7. The method of claim 6 wherein if the marker expression levels indicate an increased risk of progression, BCG is administered to the individual.

8. The method of claim 4 wherein the expression levels for one or more of the protective markers COL4A3BP, MBNL2, FABP4, NEK1 and SKAP2, are determined, whereby if the expression levels for the harmful markers are increased, as compared to their respective relative expression levels in a control or different bladder cancer sample, and if the expression levels for the protective markers are decreased, as compared to their respective relative expression levels in a control or different bladder cancer sample, it indicates an increased risk of progression.

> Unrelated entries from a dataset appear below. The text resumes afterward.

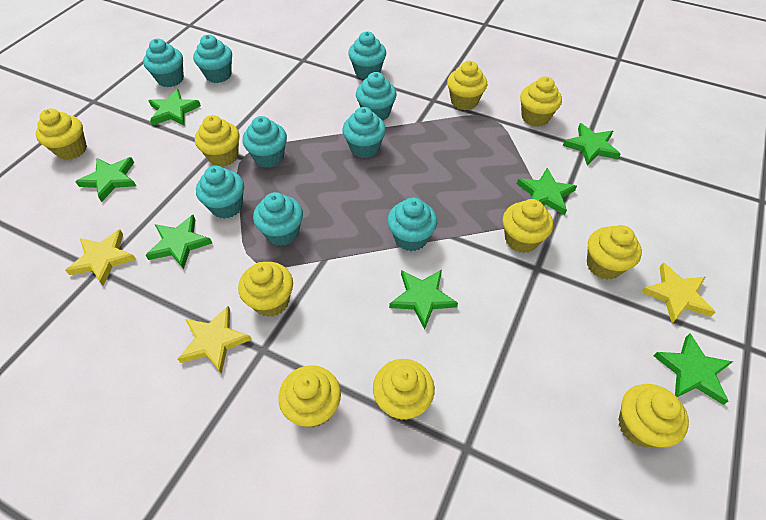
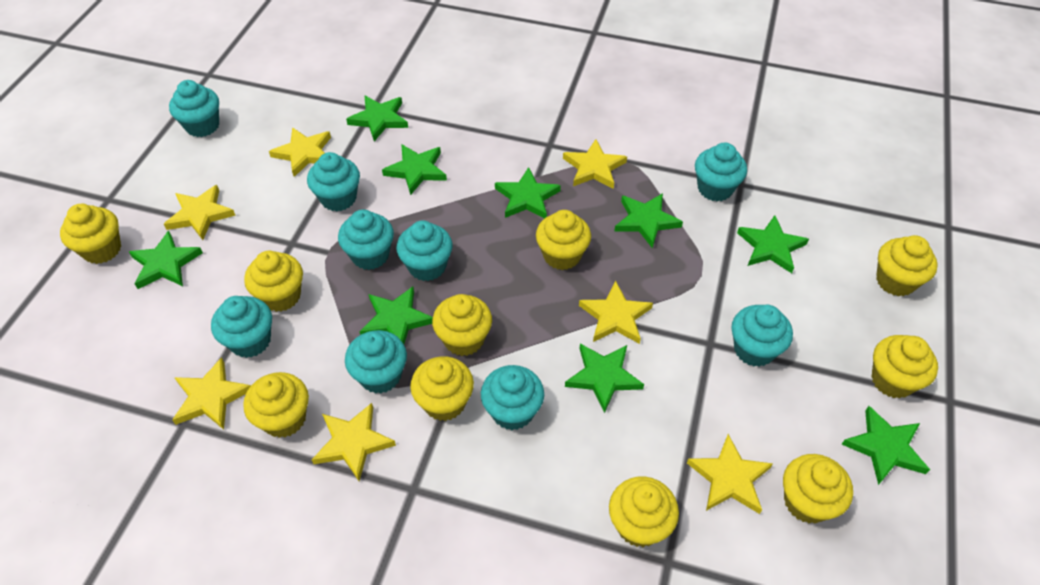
green star: 7 -> 9
yellow star: 3 -> 7

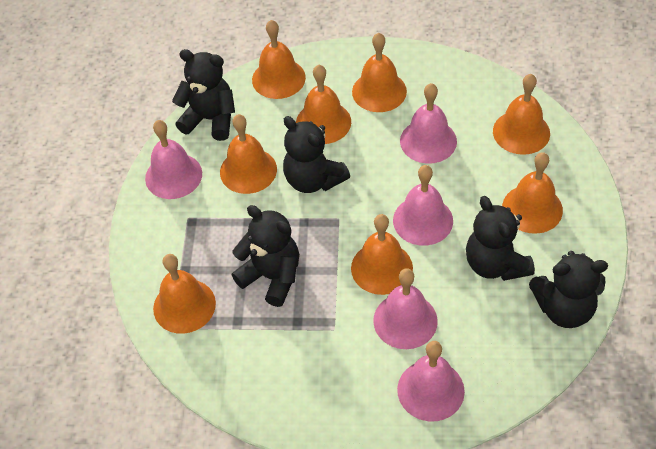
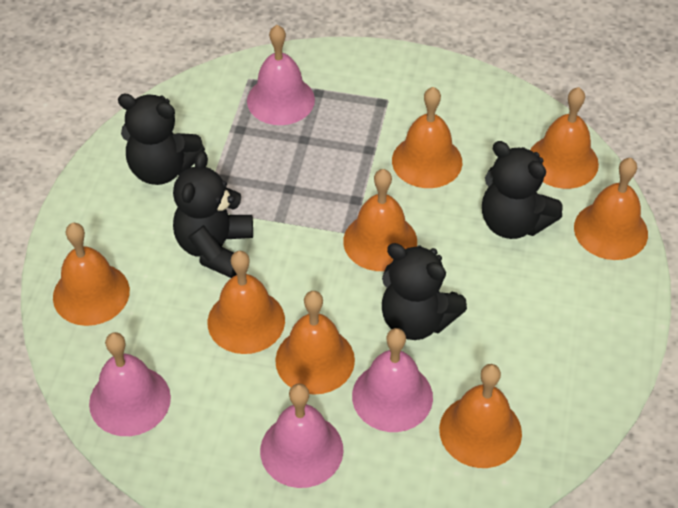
black teddy bear: 5 -> 4
pink bell: 5 -> 4

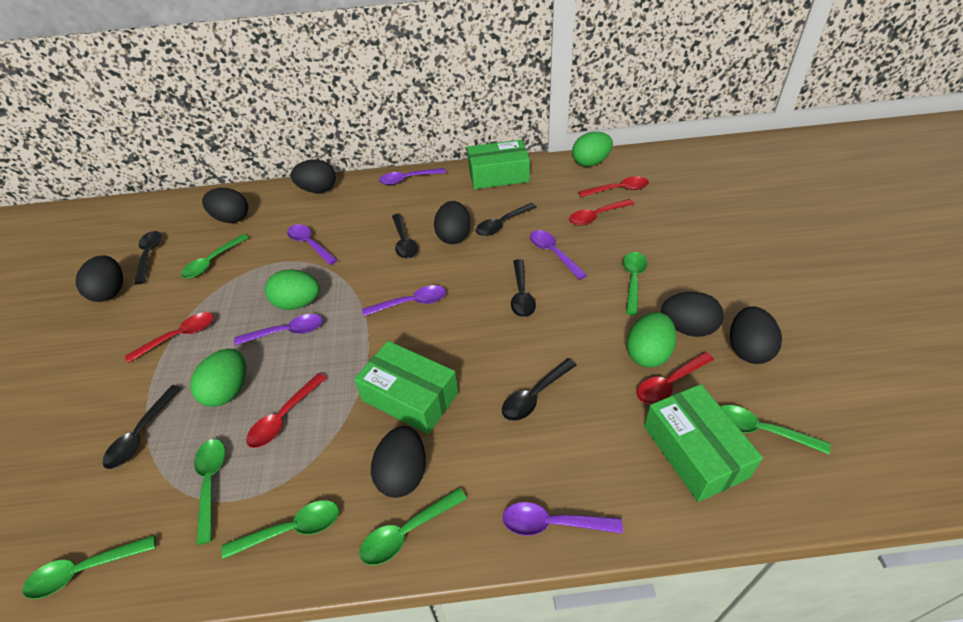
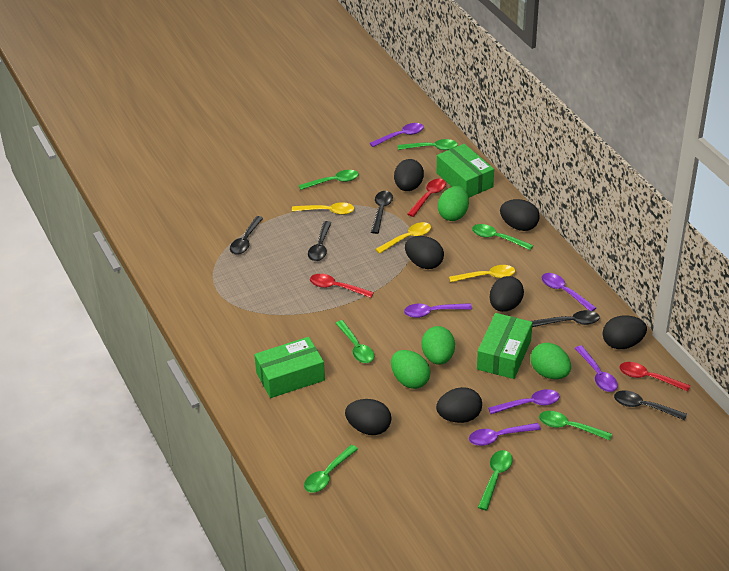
black spoon: 6 -> 5
red spoon: 5 -> 3
yellow spoon: 0 -> 3

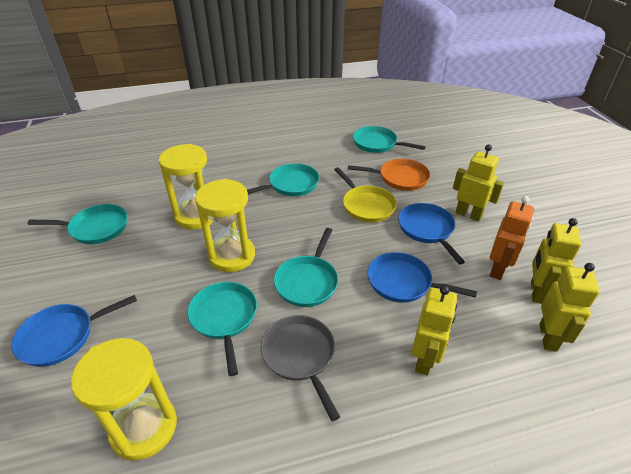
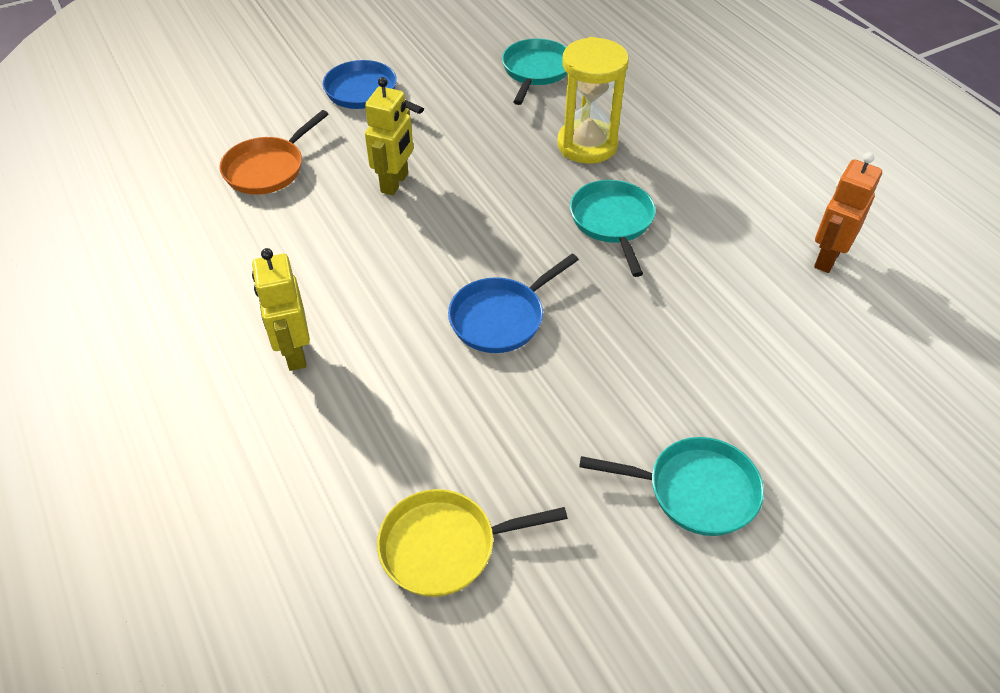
blue pan: 3 -> 2
grey pan: 1 -> 0
turquoise pan: 5 -> 3
yellow hourglass: 3 -> 1
yellow robot: 4 -> 2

9. A method of claim 6 wherein the expression levels for one or more of the markers BIRC5, COL18A1, CDC25B, SKAP2, MSN, NEK1, and KPNA2 are determined, whereby if the expression levels for BIRC5, COL18A1, COL4A1, MSN, KPNA2, CDC25B, and/or UBE2C are decreased relative to the expression levels for COL4A3BP, MBNL2, FABP4, NEK1, and/or SKAP2, as compared to their respective relative expression levels in a control or different bladder cancer sample, it indicates a decreased risk of progression relative to said control or different bladder cancer sample.

10. The method of claim 8 wherein if the harmful and protective marker expression levels indicate an increased risk of progression, BCG or a chemotherapeutic agent is administered to the individual.